**Task prompt:**
Set down the records exactly, and omit any image found in them.

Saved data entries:
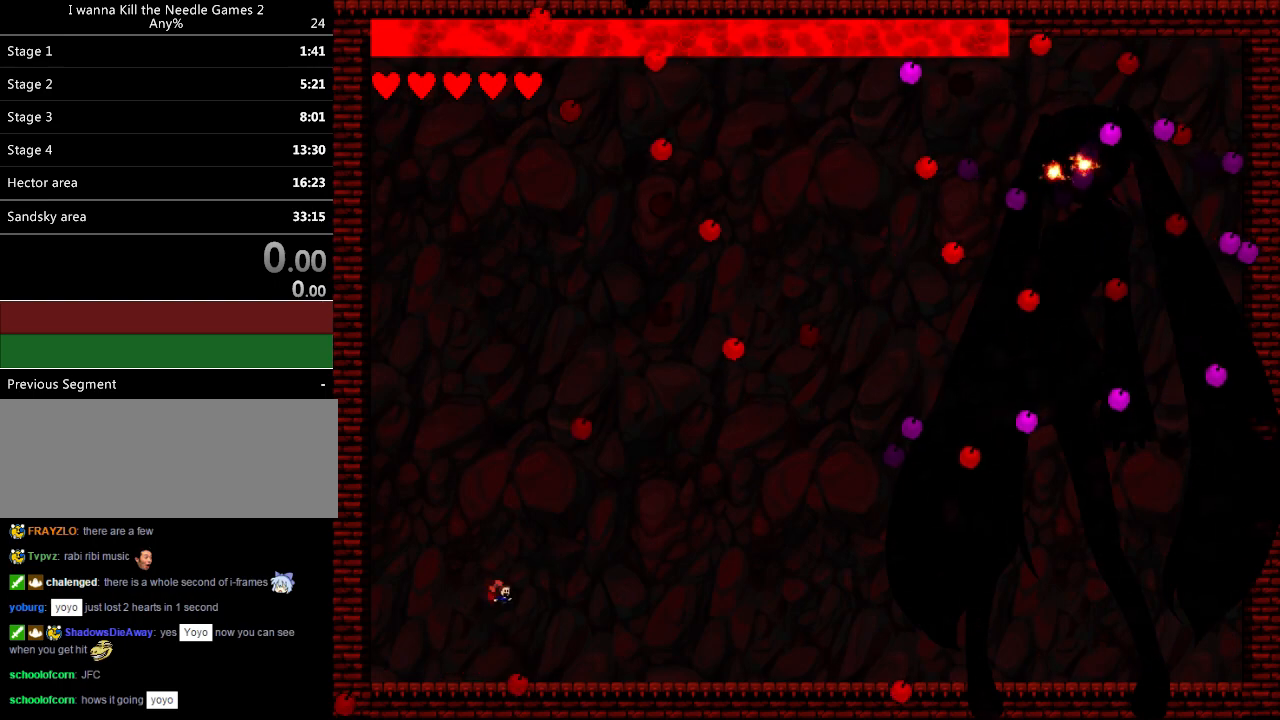
{"keys": ["left"], "events": [[380, "left", "down"], [380, "right", "up"]]}
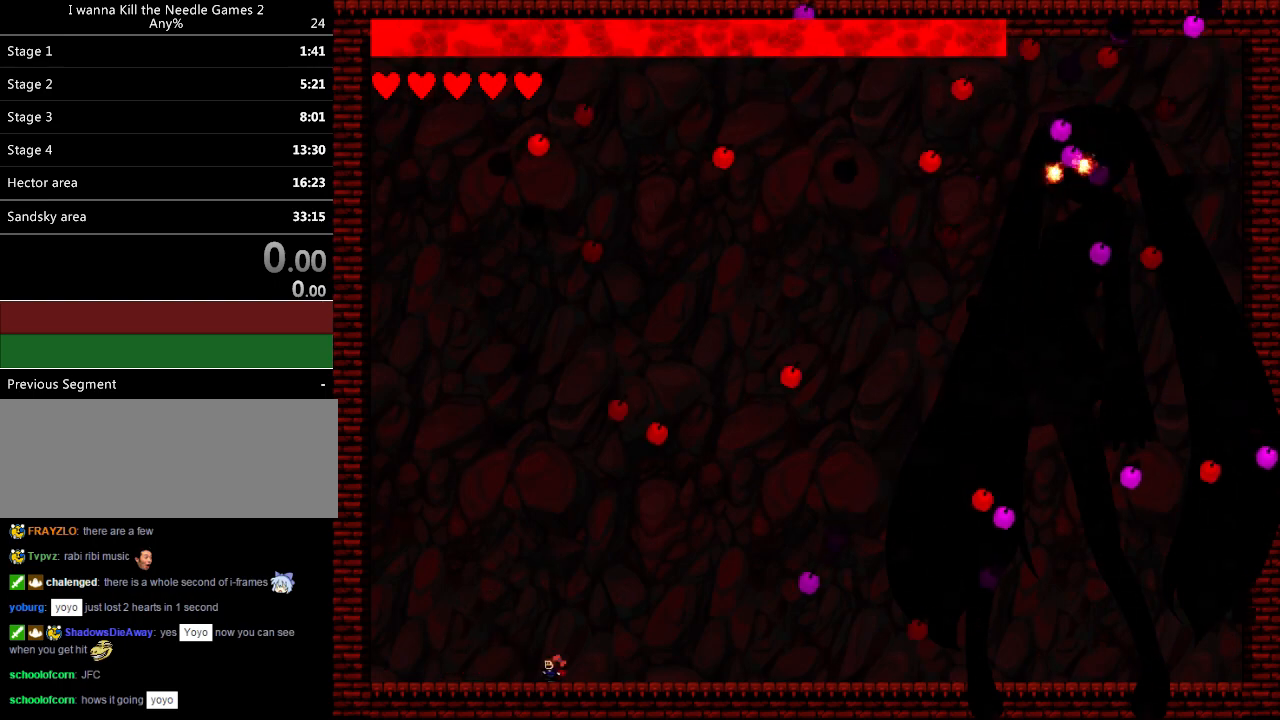
{"keys": ["right"], "events": [[40, "left", "up"], [40, "right", "down"], [240, "right", "up"], [460, "right", "down"]]}
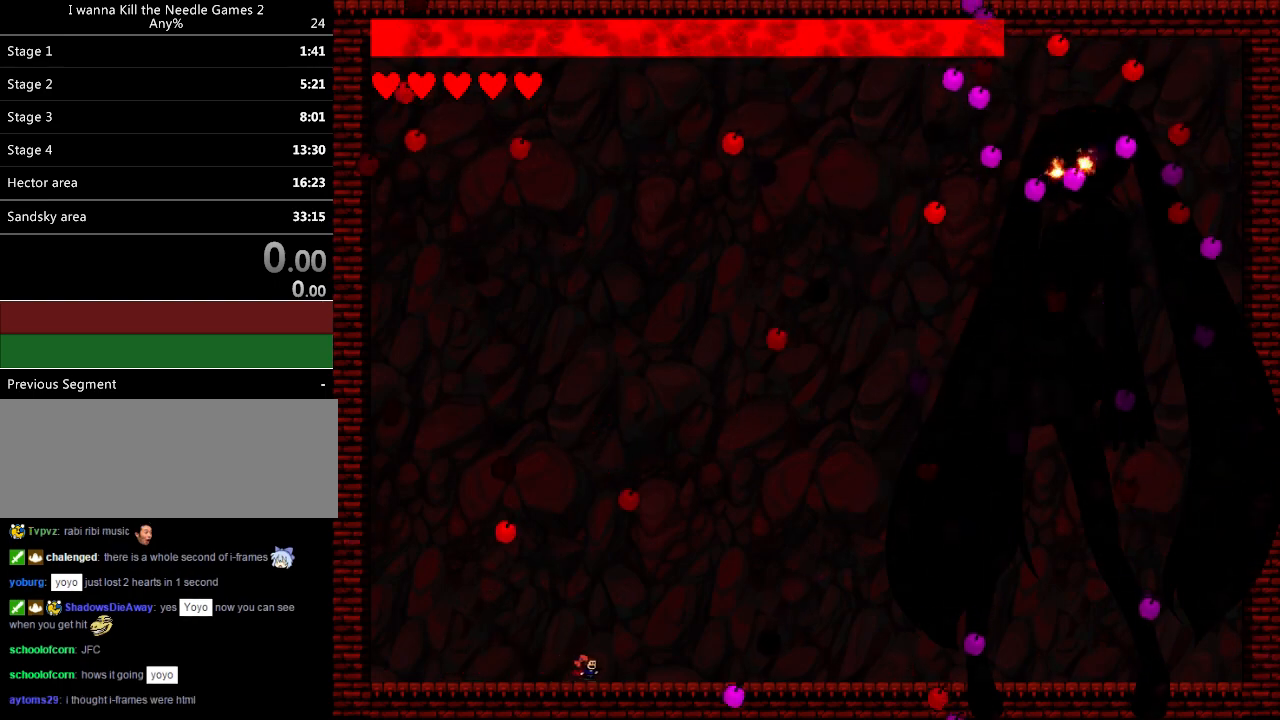
{"keys": ["left"], "events": [[220, "right", "up"], [420, "left", "down"]]}
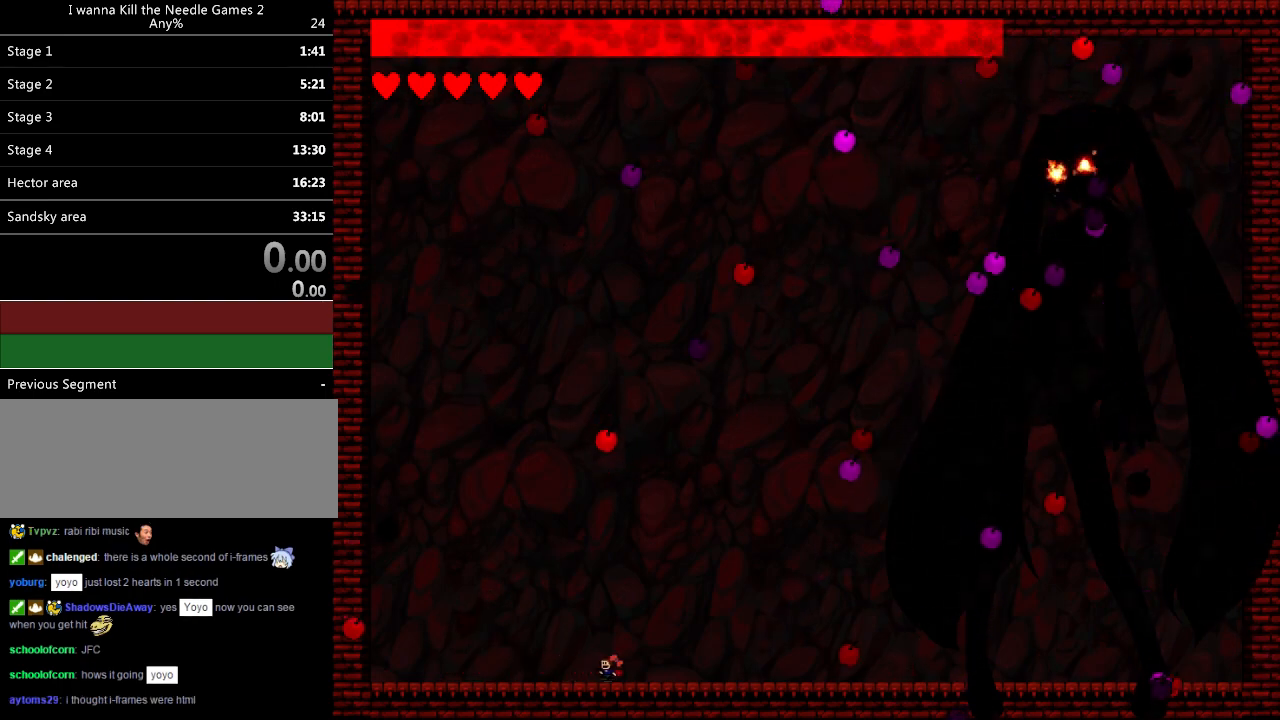
{"keys": ["left"], "events": [[180, "left", "up"], [400, "left", "down"]]}
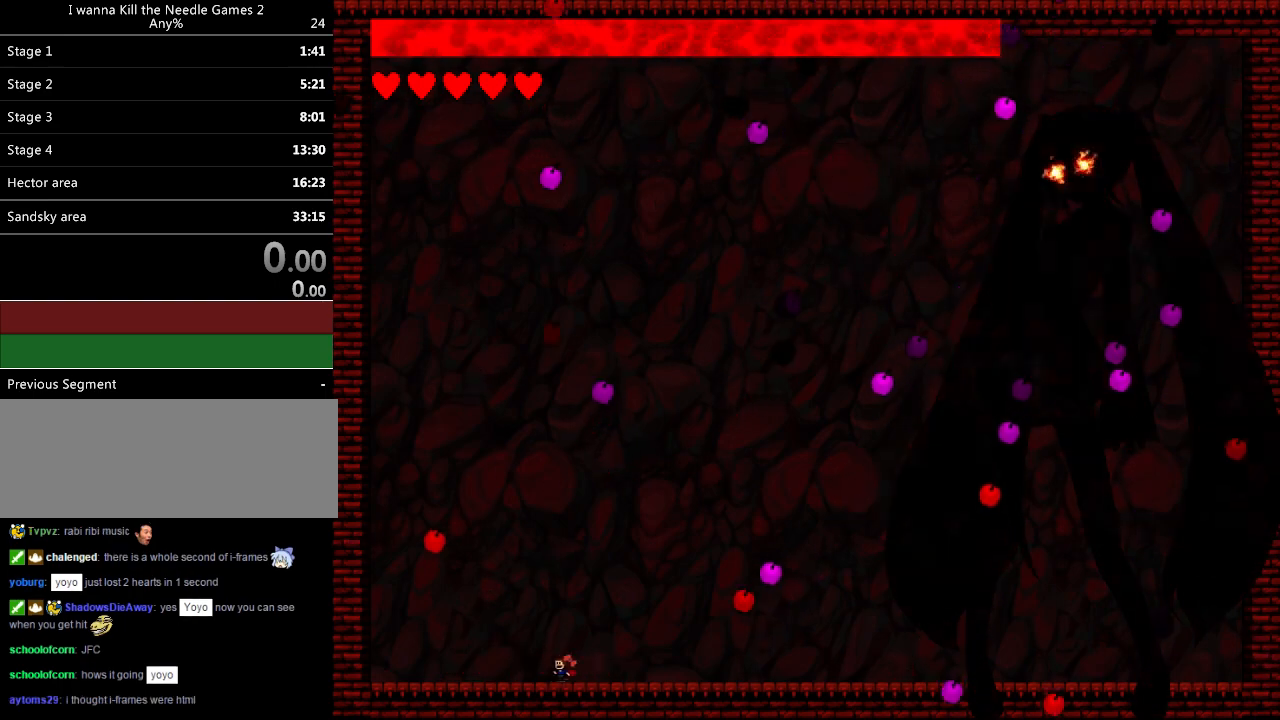
{"keys": [], "events": [[120, "left", "up"], [240, "left", "down"], [320, "left", "up"]]}
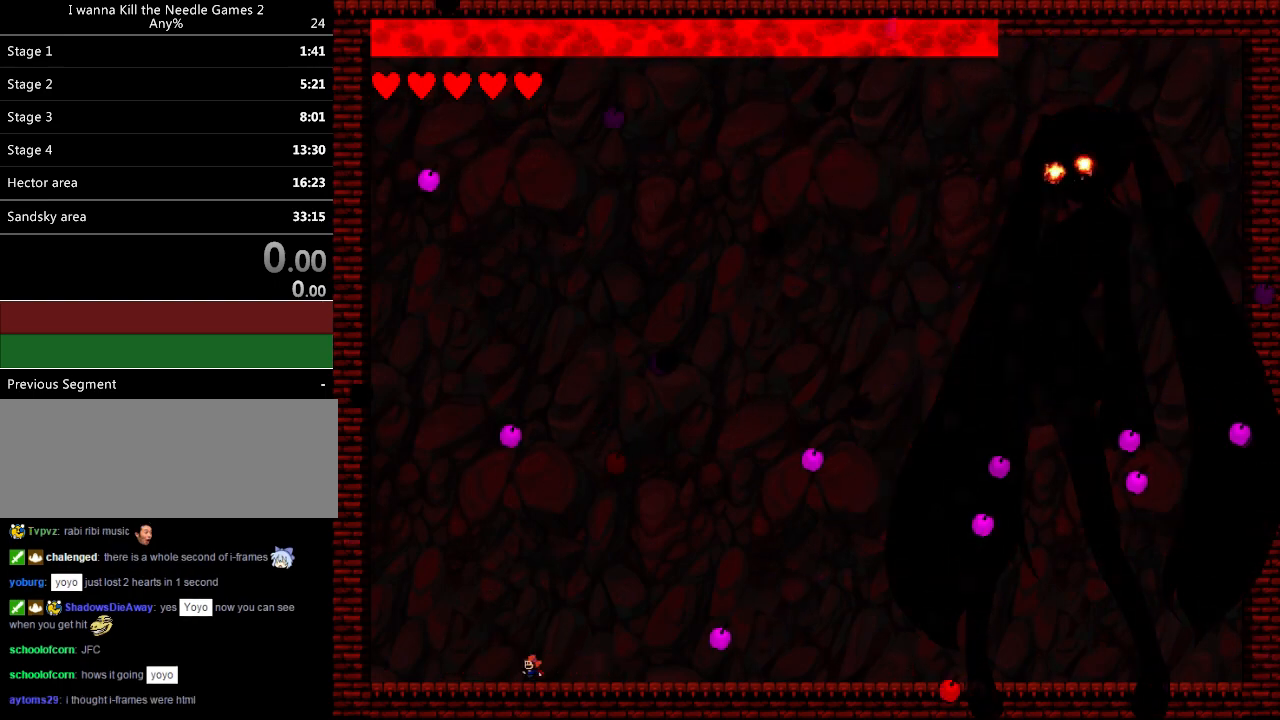
{"keys": [], "events": [[100, "right", "down"], [260, "right", "up"], [340, "left", "down"], [480, "left", "up"]]}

**Solution:**
{"keys": ["left"], "events": [[380, "left", "down"], [380, "right", "up"]]}
{"keys": ["right"], "events": [[40, "left", "up"], [40, "right", "down"], [240, "right", "up"], [460, "right", "down"]]}
{"keys": ["left"], "events": [[220, "right", "up"], [420, "left", "down"]]}
{"keys": ["left"], "events": [[180, "left", "up"], [400, "left", "down"]]}
{"keys": [], "events": [[120, "left", "up"], [240, "left", "down"], [320, "left", "up"]]}
{"keys": [], "events": [[100, "right", "down"], [260, "right", "up"], [340, "left", "down"], [480, "left", "up"]]}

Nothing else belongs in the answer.